China’s new home prices fell at the fastest pace in 11 months in September across 70 major cities despite easing policies, as high inventories, concerns over job security and economic uncertainty continued to hurt confidence in the property market, analysts said.

New home prices fell 0.4 per cent month on month, following a 0.3 per cent decline in August, according to National Bureau of Statistics (NBS) data released on Monday. It was the biggest monthly decline since last October’s 0.5 per cent drop. On a year-on-year basis, prices fell 2.7 per cent in September versus a 3 per cent drop in August, according to the data.

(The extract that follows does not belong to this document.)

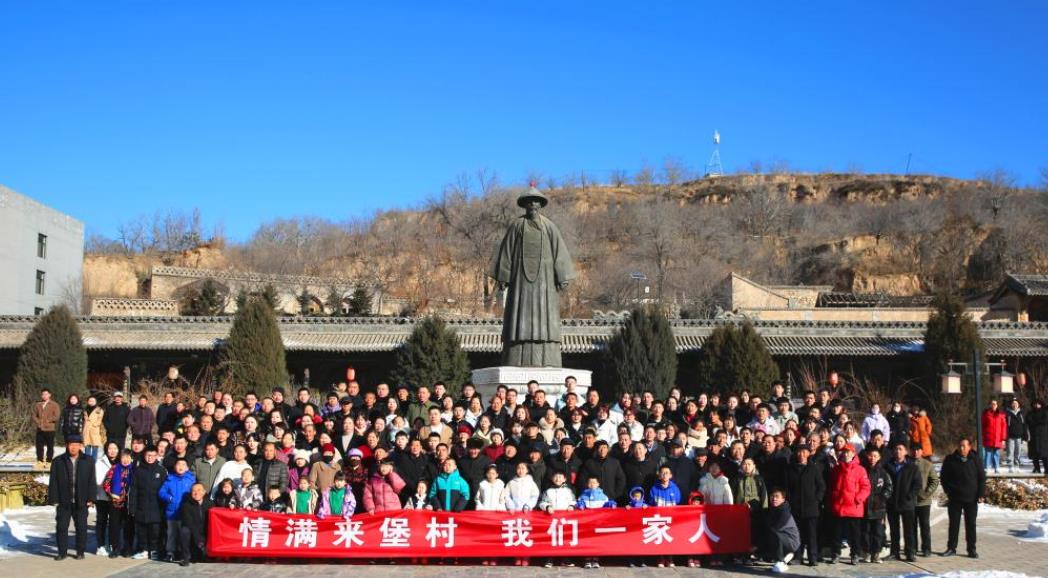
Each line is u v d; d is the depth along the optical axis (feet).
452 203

Primary home prices continued to decline sequentially in September across all city tiers. First-tier cities like Beijing, Shenzhen and Guangzhou saw prices fall 0.3 per cent last month, down 0.2 percentage points from August.
Shanghai, the mainland’s commercial capital, however, maintained its upward trend with a 0.2 per cent increase. Beijing bucked the broader trend with a 0.3 per cent rise in September, compared with a 0.4 per cent slide in August. Shenzhen recorded its steepest monthly drop since last September, with a 1 per cent decline.
Beijing bucked the broader trend with a 0.3 per cent rise in primary home prices in September. Photo: EPA
Beijing bucked the broader trend with a 0.3 per cent rise in primary home prices in September. Photo: EPA

New home prices in second-tier cities, meanwhile, fell 0.4 per cent in September, while those in third-tier cities contracted by 0.4 per cent.

“Despite recent targeted housing easing measures at the city level, we believe the property markets in lower-tier cities still face strong headwinds due to weaker growth fundamentals and more severe oversupply problems compared to top-tier cities,” Goldman Sachs said in a research note on Monday.